## Job
Restate word for word the entries below, starting with the line with "business spending on electricity and natural" and continuing through the line with "gallons, enough to meet the needs of all the". Include both of those lines and no others.

## Records to process
━━━━

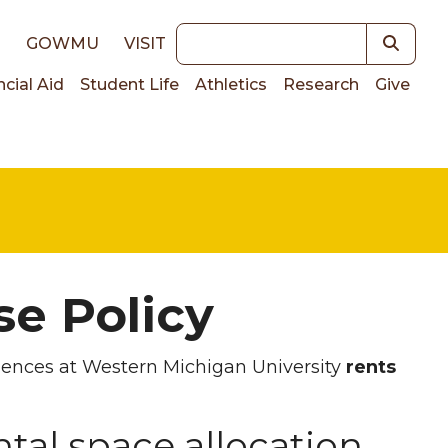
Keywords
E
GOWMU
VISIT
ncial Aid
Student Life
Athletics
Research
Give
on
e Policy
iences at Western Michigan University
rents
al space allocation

━━━━

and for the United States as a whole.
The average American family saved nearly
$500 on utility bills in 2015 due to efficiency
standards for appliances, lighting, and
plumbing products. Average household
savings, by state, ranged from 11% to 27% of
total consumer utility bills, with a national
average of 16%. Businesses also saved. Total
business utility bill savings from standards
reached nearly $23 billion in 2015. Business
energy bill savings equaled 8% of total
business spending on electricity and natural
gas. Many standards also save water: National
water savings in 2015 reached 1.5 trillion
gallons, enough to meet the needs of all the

━━━━

## Solution to the exercise
business spending on electricity and natural
gas. Many standards also save water: National
water savings in 2015 reached 1.5 trillion
gallons, enough to meet the needs of all the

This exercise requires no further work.